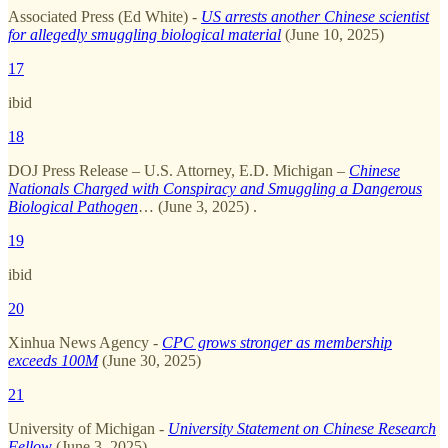
Associated Press (Ed White) -
US arrests another Chinese scientist
for allegedly smuggling biological material
(June 10, 2025)
17
ibid
18
DOJ Press Release – U.S. Attorney, E.D. Michigan –
Chinese
Nationals Charged with Conspiracy and Smuggling a Dangerous
Biological Pathogen
… (June 3, 2025) .
19
ibid
20
Xinhua News Agency -
CPC grows stronger as membership
exceeds 100M
(June 30, 2025)
21
University of Michigan -
University Statement on Chinese Research
Fellow
(June 3, 2025)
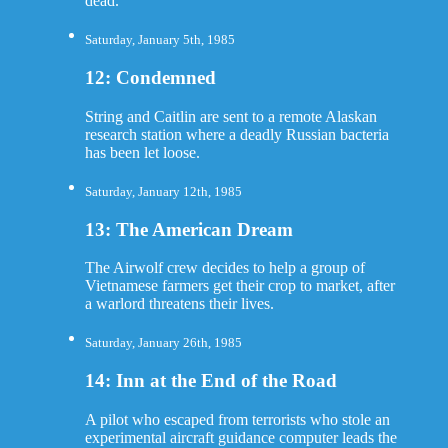
dead.
Saturday, January 5th, 1985
12: Condemned
String and Caitlin are sent to a remote Alaskan
research station where a deadly Russian bacteria
has been let loose.
Saturday, January 12th, 1985
13: The American Dream
The Airwolf crew decides to help a group of
Vietnamese farmers get their crop to market, after
a warlord threatens their lives.
Saturday, January 26th, 1985
14: Inn at the End of the Road
A pilot who escaped from terrorists who stole an
experimental aircraft guidance computer leads the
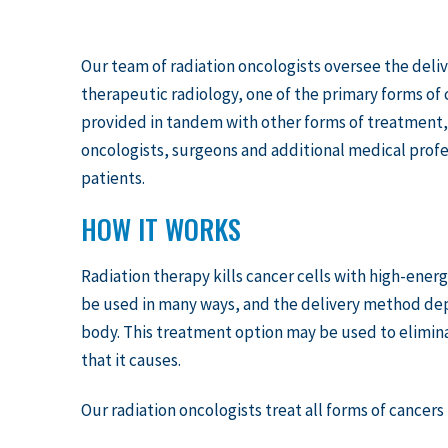
Our team of radiation oncologists oversee the deliv
therapeutic radiology, one of the primary forms of 
provided in tandem with other forms of treatment, 
oncologists, surgeons and additional medical profes
patients.
HOW IT WORKS
Radiation therapy kills cancer cells with high-energ
be used in many ways, and the delivery method depe
body. This treatment option may be used to elimin
that it causes.
Our radiation oncologists treat all forms of cancer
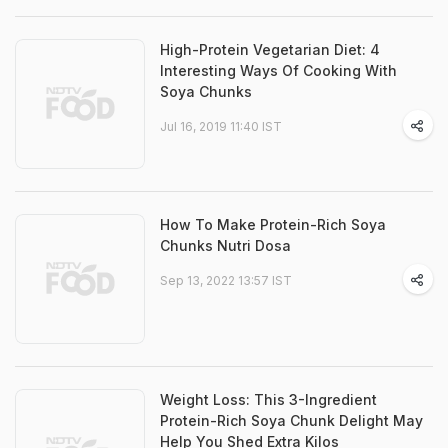
High-Protein Vegetarian Diet: 4
Interesting Ways Of Cooking With
Soya Chunks
Jul 16, 2019 11:40 IST
How To Make Protein-Rich Soya
Chunks Nutri Dosa
Sep 13, 2022 13:57 IST
Weight Loss: This 3-Ingredient
Protein-Rich Soya Chunk Delight May
Help You Shed Extra Kilos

════════════════════

# DESCRIPTION OF THE TASK:
For this task, give again exactly the lines from the line with "experimental aircraft guidance" through the end of the entries, including both ends, and omit the pictures.

# RESULT OF THE EXERCISE:
experimental aircraft guidance computer leads the
Our team of radiation oncologists oversee the deliv
therapeutic radiology, one of the primary forms of 
provided in tandem with other forms of treatment, 
oncologists, surgeons and additional medical profes
patients.
HOW IT WORKS
Radiation therapy kills cancer cells with high-energ
be used in many ways, and the delivery method depe
body. This treatment option may be used to elimin
that it causes.
Our radiation oncologists treat all forms of cancer
High-Protein Vegetarian Diet: 4
Interesting Ways Of Cooking With
Soya Chunks
Jul 16, 2019 11:40 IST
How To Make Protein-Rich Soya
Chunks Nutri Dosa
Sep 13, 2022 13:57 IST
Weight Loss: This 3-Ingredient
Protein-Rich Soya Chunk Delight May
Help You Shed Extra Kilos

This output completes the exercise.